**What is required**
Give back every line of text in the material below unchanged, character for character, and leave out the picture markers.

BEGIN Dataset extract

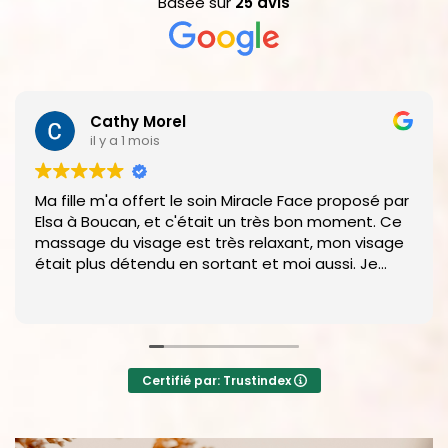
Basée sur
25 avis
Véronique RIZZI
il y a 2 mois
Quel bonheur de recevoir ces soins par une aussi
jolie personne très professionnelle. Un moment de
détente tellement agréable et propice à une
bonne santé.
Je suis extrêmement reconnaissante
Lire la suite
A savourer !
Certifié par: Trustindex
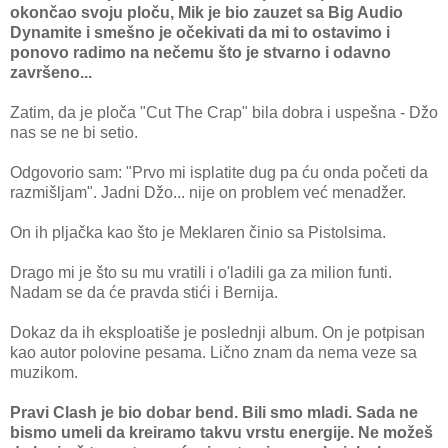
okončao svoju ploču, Mik je bio zauzet sa Big Audio
Dynamite i smešno je očekivati da mi to ostavimo i
ponovo radimo na nečemu što je stvarno i odavno
završeno...
Zatim, da je ploča "Cut The Crap" bila dobra i uspešna - Džo
nas se ne bi setio.
Odgovorio sam: "Prvo mi isplatite dug pa ću onda početi da
razmišljam". Jadni Džo... nije on problem već menadžer.
On ih pljačka kao što je Meklaren činio sa Pistolsima.
Drago mi je što su mu vratili i o'ladili ga za milion funti.
Nadam se da će pravda stići i Bernija.
Dokaz da ih eksploatiše je poslednji album. On je potpisan
kao autor polovine pesama. Lično znam da nema veze sa
muzikom.
Pravi Clash je bio dobar bend. Bili smo mladi. Sada ne
bismo umeli da kreiramo takvu vrstu energije. Ne možeš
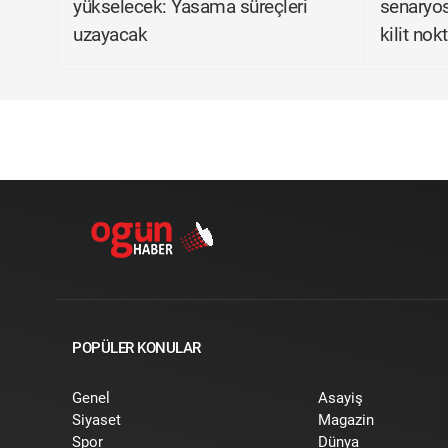
yükselecek: Yasama süreçleri
senaryos
uzayacak
kilit nok
POPÜLER KONULAR
Genel
Asayiş
Siyaset
Magazin
Spor
Dünya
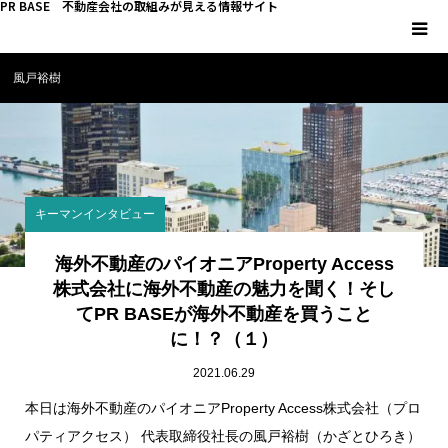
PR BASE 不動産会社の取組みが見える情報サイト
風戸裕樹
HOME
PR BASEとは
キーマンインタビュー
キーマンインタビュー
不動産 YouTube
海外不動産のパイオニアProperty Access
株式会社に海外不動産の魅力を聞く！そし
てPR BASEが海外不動産を買うこと
不動産 SNS
に！？（１）
不動産関連調査
2021.06.29
本日は海外不動産のパイオニアProperty Access株式会社（プロ
不動産事業者向けコラム
パティアクセス） 代表取締役社長の風戸裕樹（かざとひろき）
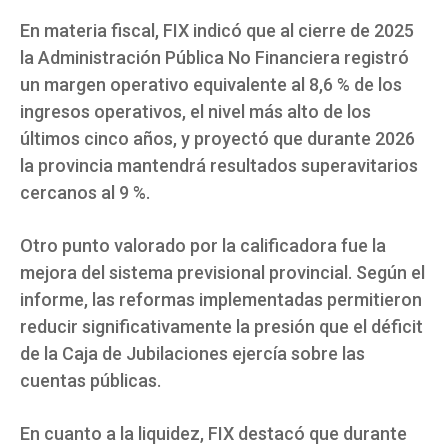
En materia fiscal, FIX indicó que al cierre de 2025
la Administración Pública No Financiera registró
un margen operativo equivalente al 8,6 % de los
ingresos operativos, el nivel más alto de los
últimos cinco años, y proyectó que durante 2026
la provincia mantendrá resultados superavitarios
cercanos al 9 %.
Otro punto valorado por la calificadora fue la
mejora del sistema previsional provincial. Según el
informe, las reformas implementadas permitieron
reducir significativamente la presión que el déficit
de la Caja de Jubilaciones ejercía sobre las
cuentas públicas.
En cuanto a la liquidez, FIX destacó que durante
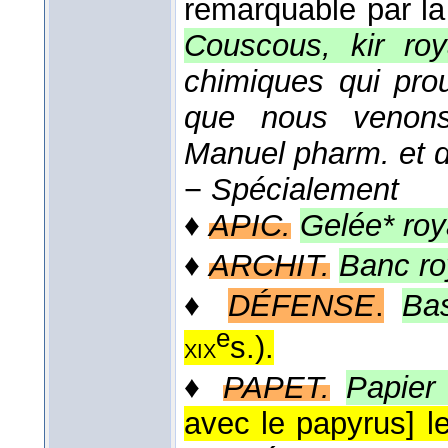
remarquable par la t
Couscous, kir roy
chimiques qui pro
que nous venons
Manuel pharm. et d
−
Spécialement
♦
APIC.
Gelée* roy
♦
ARCHIT.
Banc ro
♦
DÉFENSE
.
Bas
e
s.
).
xix
♦
PAPET.
Papier 
avec le papyrus] le 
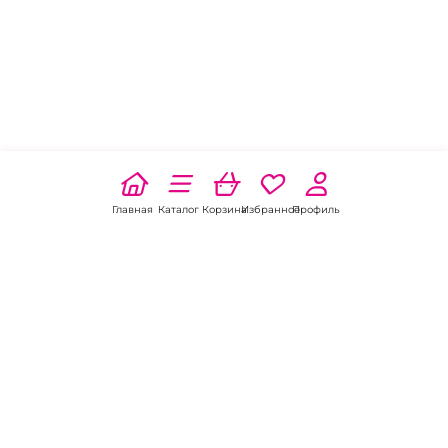
Главная
Каталог
Корзина
Избранное
Профиль
Наши соц
сети:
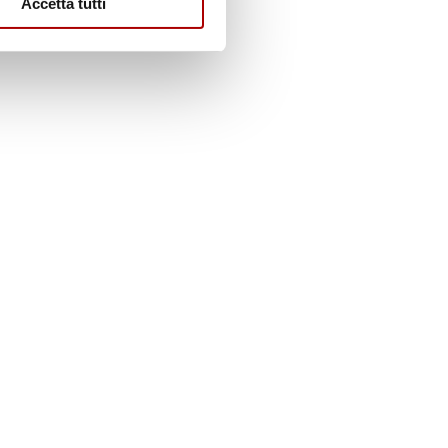
Accetta tutti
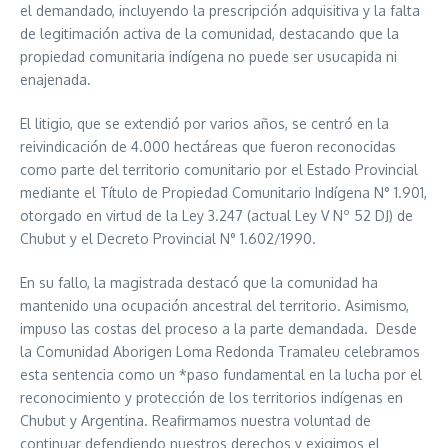
el demandado, incluyendo la prescripción adquisitiva y la falta
de legitimación activa de la comunidad, destacando que la
propiedad comunitaria indígena no puede ser usucapida ni
enajenada.
El litigio, que se extendió por varios años, se centró en la
reivindicación de 4.000 hectáreas que fueron reconocidas
como parte del territorio comunitario por el Estado Provincial
mediante el Título de Propiedad Comunitario Indígena N° 1.901,
otorgado en virtud de la Ley 3.247 (actual Ley V Nº 52 DJ) de
Chubut y el Decreto Provincial N° 1.602/1990.
En su fallo, la magistrada destacó que la comunidad ha
mantenido una ocupación ancestral del territorio. Asimismo,
impuso las costas del proceso a la parte demandada. Desde
la Comunidad Aborigen Loma Redonda Tramaleu celebramos
esta sentencia como un *paso fundamental en la lucha por el
reconocimiento y protección de los territorios indígenas en
Chubut y Argentina. Reafirmamos nuestra voluntad de
continuar defendiendo nuestros derechos y exigimos el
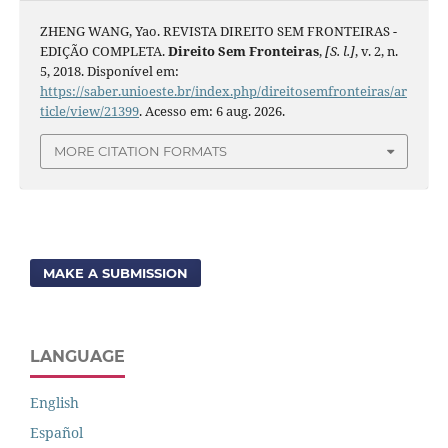
ZHENG WANG, Yao. REVISTA DIREITO SEM FRONTEIRAS -
EDIÇÃO COMPLETA.
Direito Sem Fronteiras
,
[S. l.]
, v. 2, n.
5, 2018. Disponível em:
https://saber.unioeste.br/index.php/direitosemfronteiras/ar
ticle/view/21399
. Acesso em: 6 aug. 2026.
MORE CITATION FORMATS
MAKE A SUBMISSION
LANGUAGE
English
Español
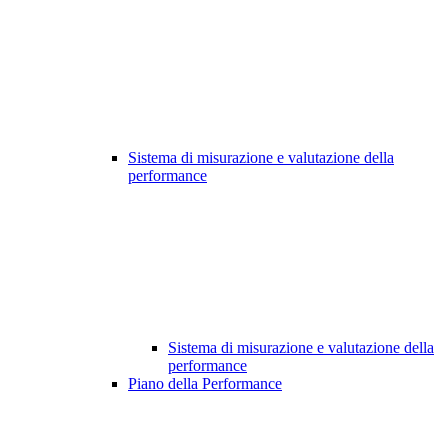
Sistema di misurazione e valutazione della
performance
Sistema di misurazione e valutazione della
performance
Piano della Performance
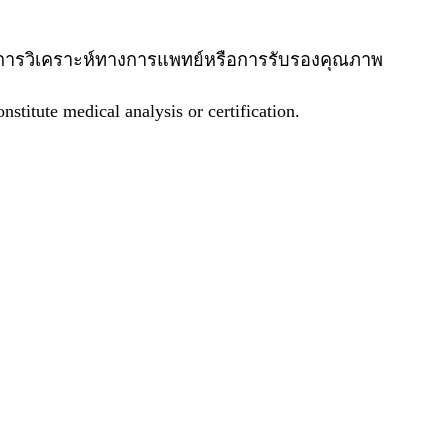
ใช่ผลการวิเคราะห์ทางการแพทย์หรือการรับรองคุณภาพ
stitute medical analysis or certification.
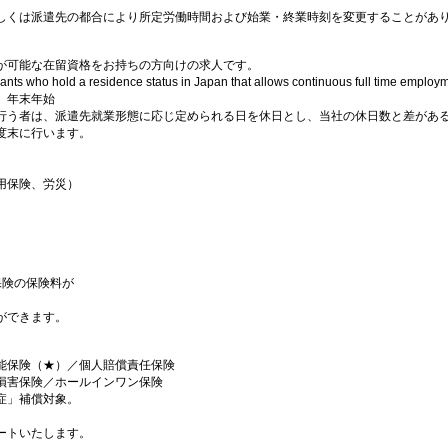
しくは派遣先の都合により所定労働時間および始業・終業時刻を変更することがあ
が可能な在留資格をお持ちの方向けの求人です。
icants who hold a residence status in Japan that allows continuous full time emplo
、年末年始
行う者は、派遣先就業形態に応じ定められる日を休日とし、当社の休日数と差があ
度末に行います。
用保険、労災）
保険の保険料が
ができます。
能保険（★）／個人賠償責任保険
損害保険／ホールインワン保険
症」補償対象。
ートいたします。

END Dataset extract

**Task answer**
Basée sur
25 avis
Véronique RIZZI
il y a 2 mois
Quel bonheur de recevoir ces soins par une aussi
jolie personne très professionnelle. Un moment de
détente tellement agréable et propice à une
bonne santé.
Je suis extrêmement reconnaissante
Lire la suite
A savourer !
Certifié par: Trustindex
okončao svoju ploču, Mik je bio zauzet sa Big Audio
Dynamite i smešno je očekivati da mi to ostavimo i
ponovo radimo na nečemu što je stvarno i odavno
završeno...
Zatim, da je ploča "Cut The Crap" bila dobra i uspešna - Džo
nas se ne bi setio.
Odgovorio sam: "Prvo mi isplatite dug pa ću onda početi da
razmišljam". Jadni Džo... nije on problem već menadžer.
On ih pljačka kao što je Meklaren činio sa Pistolsima.
Drago mi je što su mu vratili i o'ladili ga za milion funti.
Nadam se da će pravda stići i Bernija.
Dokaz da ih eksploatiše je poslednji album. On je potpisan
kao autor polovine pesama. Lično znam da nema veze sa
muzikom.
Pravi Clash je bio dobar bend. Bili smo mladi. Sada ne
bismo umeli da kreiramo takvu vrstu energije. Ne možeš
yükselecek: Yasama süreçleri
senaryos
uzayacak
kilit nok
POPÜLER KONULAR
Genel
Asayiş
Siyaset
Magazin
Spor
Dünya
PR BASE 不動産会社の取組みが見える情報サイト
風戸裕樹
HOME
PR BASEとは
キーマンインタビュー
キーマンインタビュー
不動産 YouTube
海外不動産のパイオニアProperty Access
株式会社に海外不動産の魅力を聞く！そし
てPR BASEが海外不動産を買うこと
不動産 SNS
に！？（１）
不動産関連調査
2021.06.29
本日は海外不動産のパイオニアProperty Access株式会社（プロ
不動産事業者向けコラム
パティアクセス） 代表取締役社長の風戸裕樹（かざとひろき）
En materia fiscal, FIX indicó que al cierre de 2025
la Administración Pública No Financiera registró
un margen operativo equivalente al 8,6 % de los
ingresos operativos, el nivel más alto de los
últimos cinco años, y proyectó que durante 2026
la provincia mantendrá resultados superavitarios
cercanos al 9 %.
Otro punto valorado por la calificadora fue la
mejora del sistema previsional provincial. Según el
informe, las reformas implementadas permitieron
reducir significativamente la presión que el déficit
de la Caja de Jubilaciones ejercía sobre las
cuentas públicas.
En cuanto a la liquidez, FIX destacó que durante
remarquable par la t
Couscous, kir roy
chimiques qui pro
que nous venons
Manuel pharm. et d
−
Spécialement
♦
APIC.
Gelée* roy
♦
ARCHIT.
Banc ro
♦
DÉFENSE
.
Bas
e
s.
).
xix
♦
PAPET.
Papier 
avec le papyrus] le 
Главная
Каталог
Корзина
Избранное
Профиль
Наши соц
сети:
Accetta tutti
el demandado, incluyendo la prescripción adquisitiva y la falta
de legitimación activa de la comunidad, destacando que la
propiedad comunitaria indígena no puede ser usucapida ni
enajenada.
El litigio, que se extendió por varios años, se centró en la
reivindicación de 4.000 hectáreas que fueron reconocidas
como parte del territorio comunitario por el Estado Provincial
mediante el Título de Propiedad Comunitario Indígena N° 1.901,
otorgado en virtud de la Ley 3.247 (actual Ley V Nº 52 DJ) de
Chubut y el Decreto Provincial N° 1.602/1990.
En su fallo, la magistrada destacó que la comunidad ha
mantenido una ocupación ancestral del territorio. Asimismo,
impuso las costas del proceso a la parte demandada. Desde
la Comunidad Aborigen Loma Redonda Tramaleu celebramos
esta sentencia como un *paso fundamental en la lucha por el
reconocimiento y protección de los territorios indígenas en
Chubut y Argentina. Reafirmamos nuestra voluntad de
continuar defendiendo nuestros derechos y exigimos el
ZHENG WANG, Yao. REVISTA DIREITO SEM FRONTEIRAS -
EDIÇÃO COMPLETA.
Direito Sem Fronteiras
,
[S. l.]
, v. 2, n.
5, 2018. Disponível em:
https://saber.unioeste.br/index.php/direitosemfronteiras/ar
ticle/view/21399
. Acesso em: 6 aug. 2026.
MORE CITATION FORMATS
MAKE A SUBMISSION
LANGUAGE
English
Español
Sistema di misurazione e valutazione della
performance
Sistema di misurazione e valutazione della
performance
Piano della Performance
ใช่ผลการวิเคราะห์ทางการแพทย์หรือการรับรองคุณภาพ
stitute medical analysis or certification.
しくは派遣先の都合により所定労働時間および始業・終業時刻を変更することがあ
が可能な在留資格をお持ちの方向けの求人です。
icants who hold a residence status in Japan that allows continuous full time emplo
、年末年始
行う者は、派遣先就業形態に応じ定められる日を休日とし、当社の休日数と差があ
度末に行います。
用保険、労災）
保険の保険料が
ができます。
能保険（★）／個人賠償責任保険
損害保険／ホールインワン保険
症」補償対象。
ートいたします。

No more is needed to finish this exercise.